You know what they say; all good things come to an end. And that really is the case when looking at Usain Bolt. The sprinter ran his final 100m last weekend, and signed off with a win in front of a packed home crowd in Jamaica. The night, as you might imagine, was an emotional one for all involved.
Bolt is set to retire in August after the World Championships in London, and it’s fair to say athletics will miss him. I mean, it’s fair to say we’ll all miss him. The 30-year-old is a showman, a real character – and above all, a damn good athlete. It’s easy to forget just how good the star has been throughout his career.
Ever since he was awarded the IAAF Rising Star award in 2002, Bolt has gone on to dominate in almost every category he’s been involved in. The gifted runner will mainly be remembered for his Olympic achievements, of which there are many. But he’s done so much more for the sport, on and off the track.
We shouldn’t move on too quickly, though. Bolt, who is the first person to hold both the modern 100m and 200m world records, is still competing. The man is still at the top, and is still winning. So as he nears the end of his career, let’s take a quick look at why he’s been able to dominate for so long.
Bolt’s relaxed demeanor is not just for show. It’s the result of being plagued by pre-race nerves in his early teens – before taking 200m gold at the 2002 World Junior Championships, the Jamaican was so nervous that he put his shoes on the wrong feet. After the race, he vowed to never let nerves affect his performance again. “I’ve learned over the years that if you start thinking about the race, it stresses you out a little bit. I just try to relax,” he says.
Criticised early on in his career for having poor technique, Bolt has done a lot of work to improve on his running posture – of which an effective knee drive is a key component. Sled pulls help to forge a powerful movement, while cable knee drives and hanging leg raises give him flexibility in the hip flexors, contributing to his high, ranging stride.

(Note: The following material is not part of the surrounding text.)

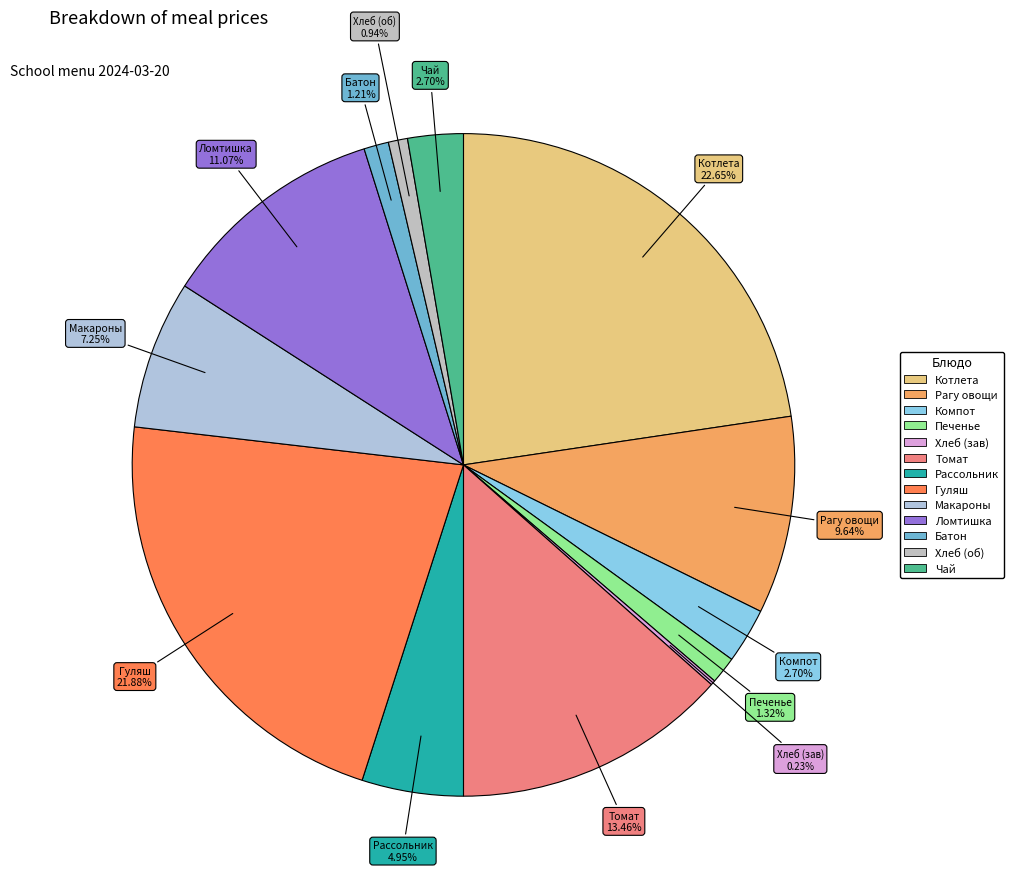

How many segments does this pie chart have?

13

When he stands on the start line, Bolt is head and shoulders above the competition, both literally and metaphorically. At 6ft 5inches, his long limbs allow him to eat up the track in record time. Research published in the Journal of Sports Sciences has supported the claim that Bolt’s height gives him an advantage, by revealing that taller, leaner athletes have the edge over their bulkier counterparts.
Bolt’s coach, Glen Mills, sees strength training as essential to maintaining power and reducing the risk of injury. Bolt’s boulder-shoulders are the direct result of compound exercises with a barbell, which build both strength and endurance, giving him the upper body power needed to drive over the line.